Can you set down, exactly as they appear below, the lines from the opening of the material through the one bearing "Document page, 2001x1125 pixels.", minus the pictures?
**** Given records ****
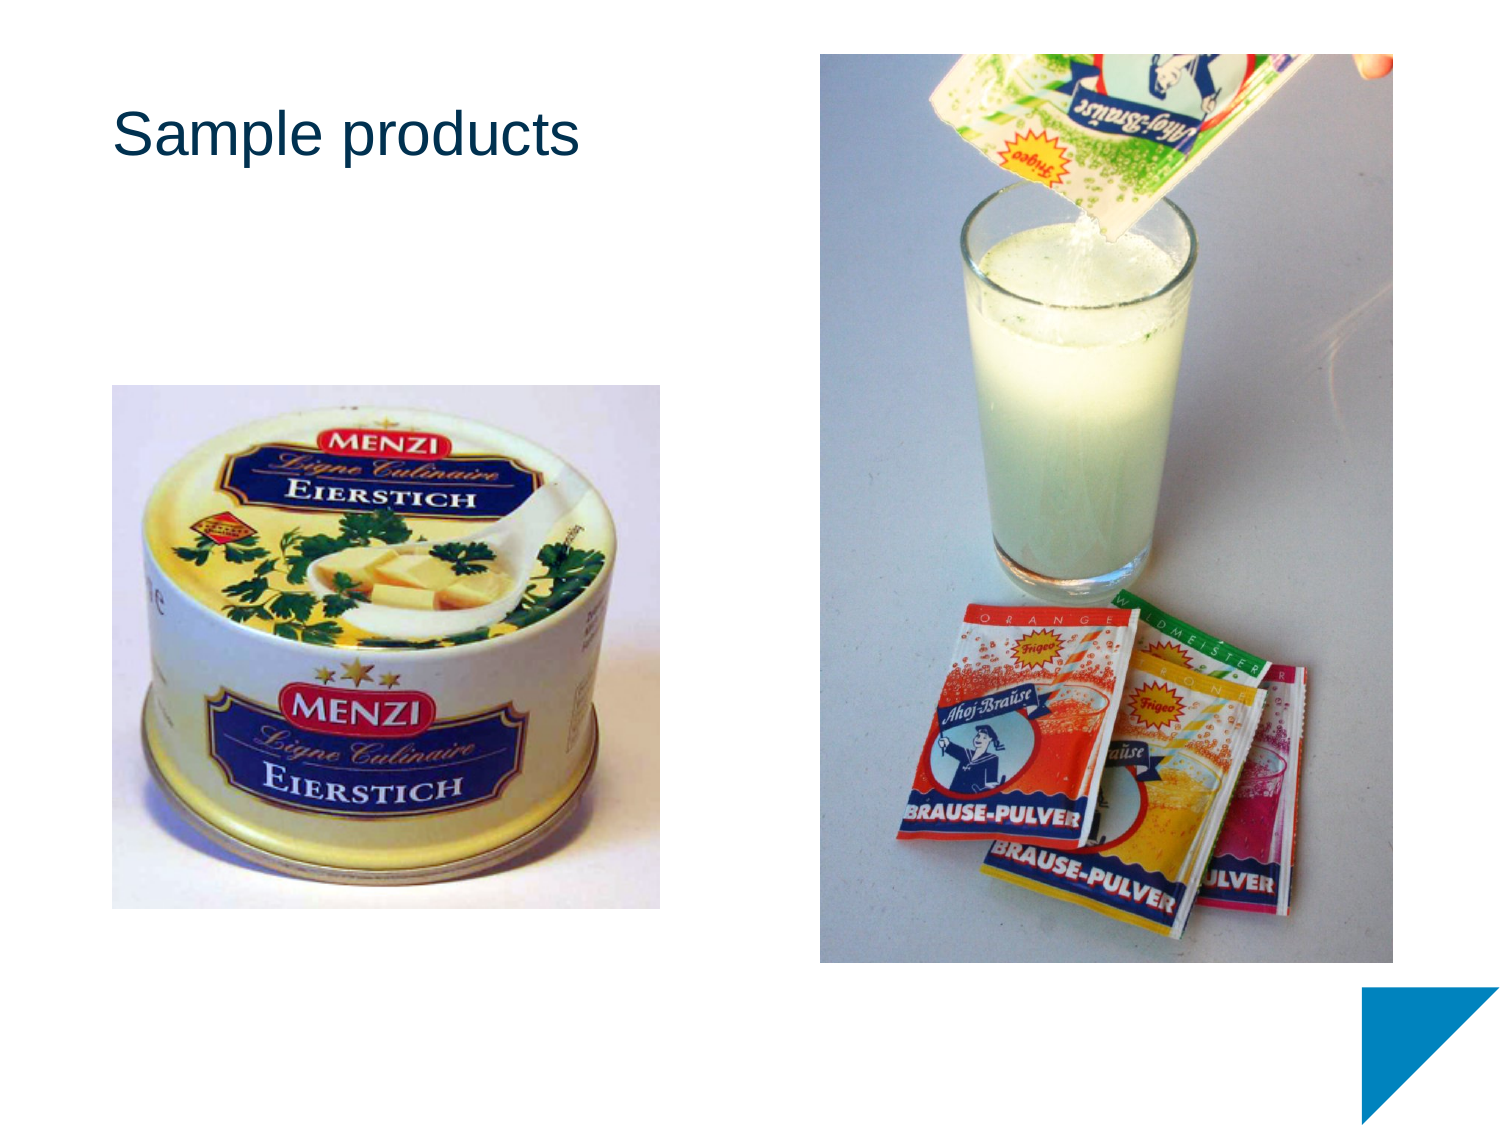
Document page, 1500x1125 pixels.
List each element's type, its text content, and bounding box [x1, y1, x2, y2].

picture [111, 385, 660, 910]
title Sample products [112, 92, 815, 177]
picture [820, 54, 1393, 963]
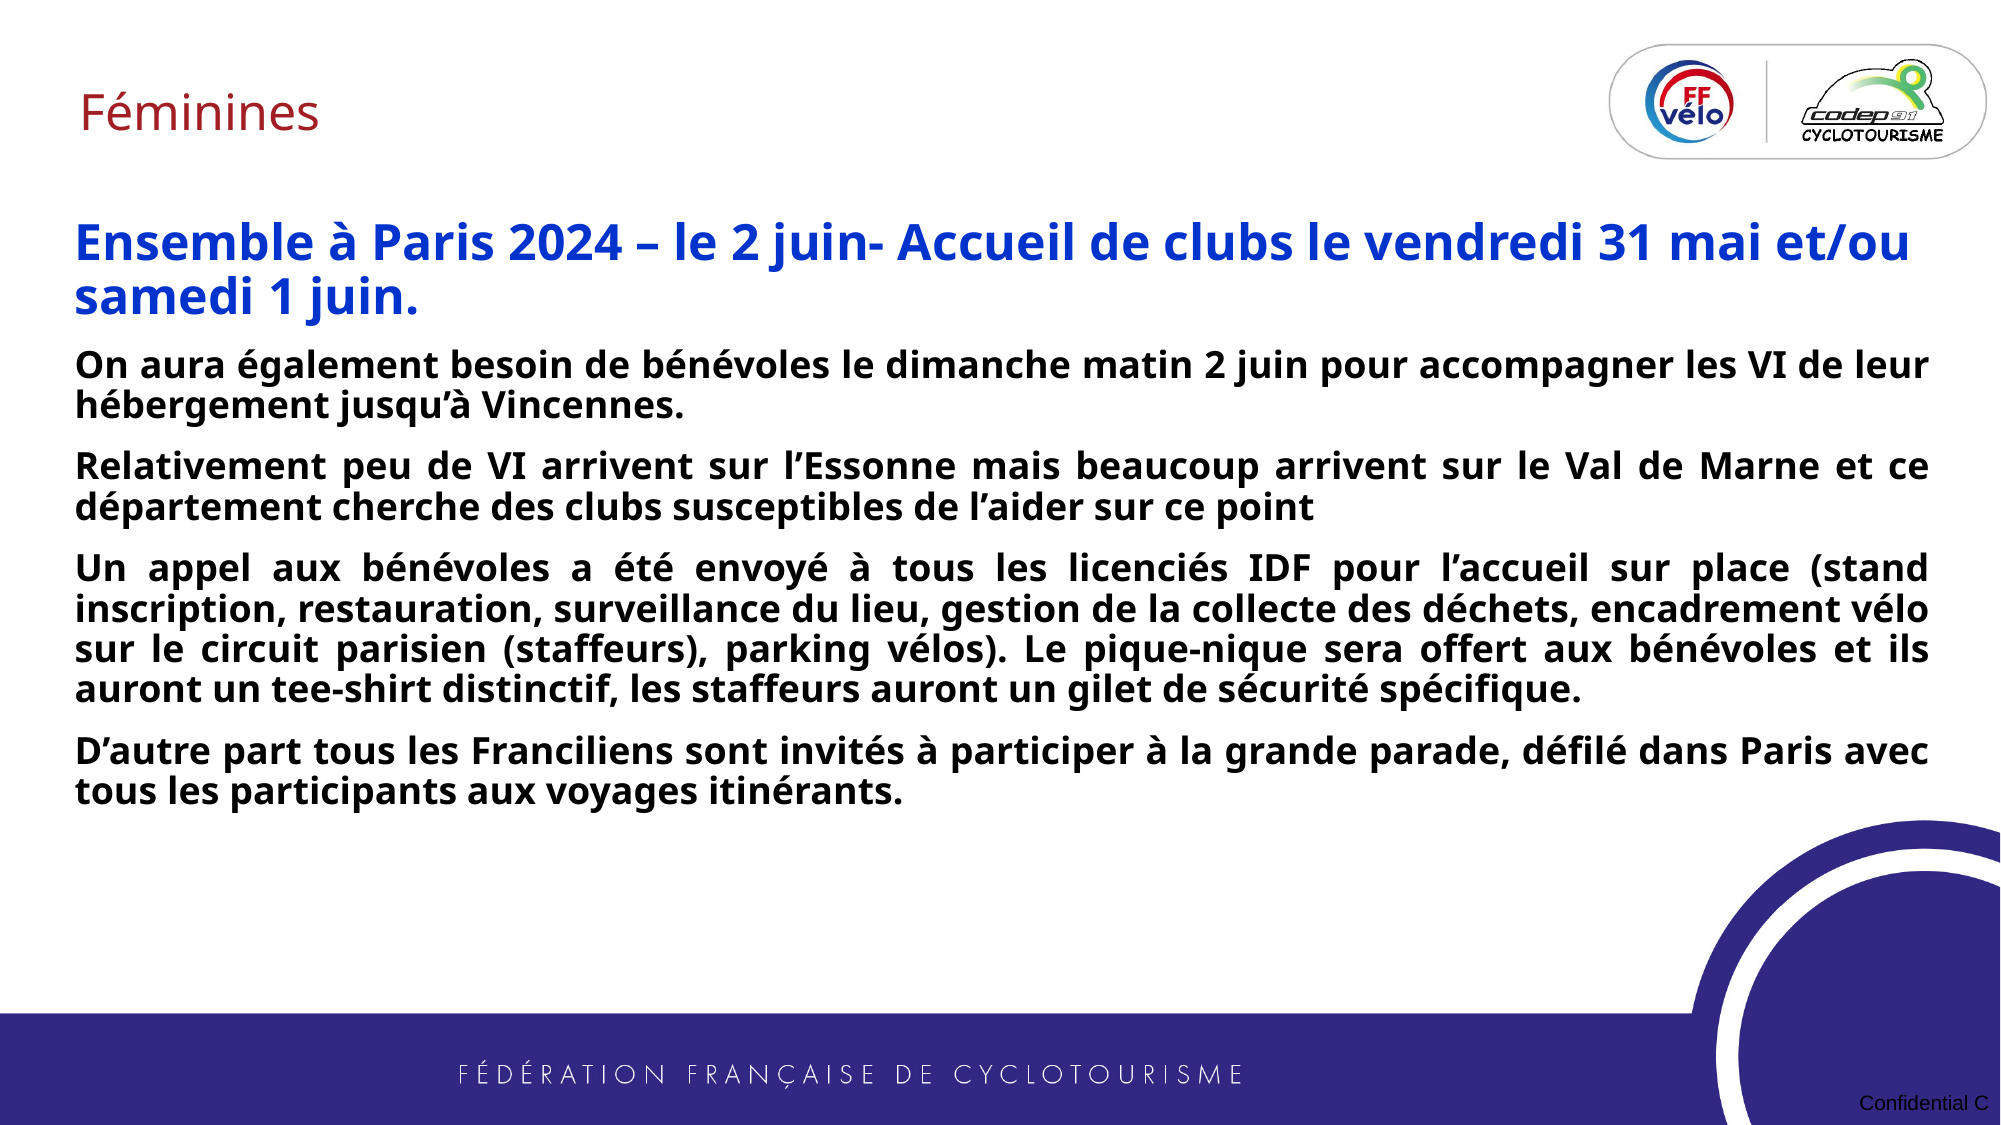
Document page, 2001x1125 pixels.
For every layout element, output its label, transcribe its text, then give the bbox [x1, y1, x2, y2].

list On aura également besoin de bénévoles le dimanche matin 2 juin pour accompagner les VI de leur hébergement jusqu’à Vincennes. Relativement peu de VI arrivent sur l’Essonne mais beaucoup arrivent sur le Val de Marne et ce département cherche des clubs susceptibles de l’aider sur ce point Un appel aux bénévoles a été envoyé à tous les licenciés IDF pour l’accueil sur place (stand inscription, restauration, surveillance du lieu, gestion de la collecte des déchets, encadrement vélo sur le circuit parisien (staffeurs), parking vélos). Le pique-nique sera offert aux bénévoles et ils auront un tee-shirt distinctif, les staffeurs auront un gilet de sécurité spécifique. D’autre part tous les Franciliens sont invités à participer à la grande parade, défilé dans Paris avec tous les participants aux voyages itinérants. [59, 338, 1947, 986]
title Féminines [64, 58, 1589, 171]
list Ensemble à Paris 2024 – le 2 juin- Accueil de clubs le vendredi 31 mai et/ou samedi 1 juin. [59, 209, 2000, 298]
picture [0, 7, 2001, 1125]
****
> Answer section:
Document page, 1500x1125 pixels.
List each element's type, its text content, and bounding box [x1, y1, x2, y2].

picture [111, 385, 660, 910]
title Sample products [112, 92, 815, 177]
picture [820, 54, 1393, 963]
Document page, 2001x1125 pixels.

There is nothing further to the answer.